It’s hard to remember a time—we’re talking even way back in the bad old days of the Cold War—when things were such a mess. It’s hard even to count the number of wars underway right at the moment, but let’s list at least some of them: there’s the Israeli invasion of Gaza, the civil strife in eastern Ukraine, the twin civil wars in Syria and Iraq, the ongoing Afghanistan war, Pakistan’s assault on Taliban strongholds, virtual civil war in Libya, general conflicts across Africa (Nigeria, Mali, the Sudans, Somalia and of course in the eastern Congo/Uganda region), drone strikes and civil war in Yemen. To that list we might add tensions pitting China against Vietnam, South Korea, Japan and the Philippines and, of course, the high-stakes negotiations over Iran’s nuclear program between Iran and the P5+1 world powers. And then there’s the immigration crisis at the border. (You might be able to think of some I’ve neglected to mention.)
At the beginning of July, the surprise offensive by the Al Qaeda–like Islamic State of Iraq and Syria (ISIS) captured the headlines. Though it hasn’t gone away, it’s essentially been eclipsed by the brutal Israeli offensive in Gaza and by the crisis in Ukraine, sparked by Vladimir Putin’s irredentist claim to defend Russians everywhere and culminating in the shootdown of Flight MH17. In normal times, any one of these crises, each one of which brings unbearable losses of human life and ill forebodings of things to come, would grab the attention of the entire world. But this is not normal times. Why is this all happening, and why now?
It’s tempting to say that it’s the result of retrenchment on the part of the United States and of President Obama’s disinclination to get involved in conflict overseas—tempting, but wrong. That hasn’t stopped Republicans, and hawks and neoconservatives in the United States, from blaming Obama for everything: if only he’d kept troops in Iraq, if only he’d bombed Syria, if only he’d rush military aid and US advisers to Ukraine, if only he’d bomb ISIS in Iraq, if only he’d throw America’s full support to the Syrian rebels, if only he’d been a stronger ally of Israel’s. And so on.
As readers of this blog are know well, for the past several years I’ve analyzed every one of these conflicts as they’ve built to explosive levels. And while Obama might have handled things differently in every case, it’s utterly wrong to blame the president’s alleged over-caution and aloofness for the wave of crises sweeping the world. Fact is, what we’re seeing around the world might be the new normal.
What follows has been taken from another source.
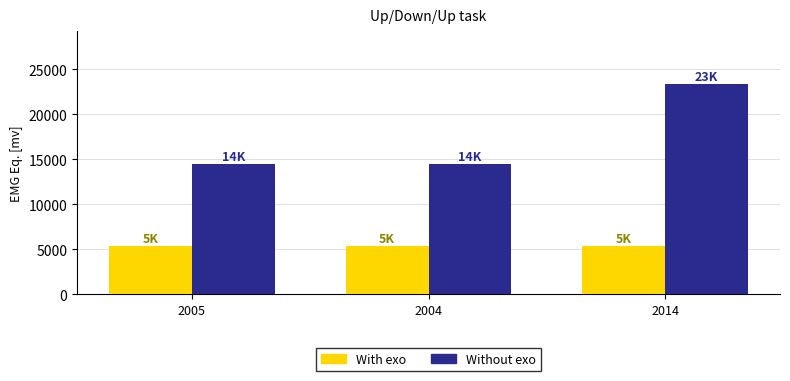

True or false: With exo has a value of 5379 at 2005.

True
The emergence of a multipolar world, the irreversible decline of America’s ability to throw around its political, economic and military might, the rise of regional powers which insist on carving out spheres of influence, and the collapse of the old, authoritarian order in the Middle East are all factors—as is the growing competition for resources, especially water, food and energy, as climate change causes major shifts in the balance of power. There’s no magic bullet for any of these—especially solutions that actually require bullets.
So Obama’s caution is laudable, but that’s not to say that there aren’t things that Obama might do. He could push Israel to halt its murderous assault and then announce an American peace plan for the Israel-Palestine conflict—something he’d hinted he might do, but didn’t. He could wind down America’s support for the rebels in Syria, which would weaken ISIS in both Syria and Iraq. He could take advantage of the MH17 tragedy to unify the rest of the world around a no-nonsense approach to Russia’s out-of-control inflammation of Ukraine, and get diplomacy back on track. And so on. But Obama’s critics are wrong when they insist that a more “robust” (and I hate that word), stronger and more aggressive US military and political stand could somehow calm the waters. There’s no option that involves US forces in Ukraine, no option that sends US troops into Libya or back into Iraq, no new escalation of the war in Afghanistan, no Cold War–style “containment” of Russia and China and certainly no option to use US military force against Iran’s nuclear installations.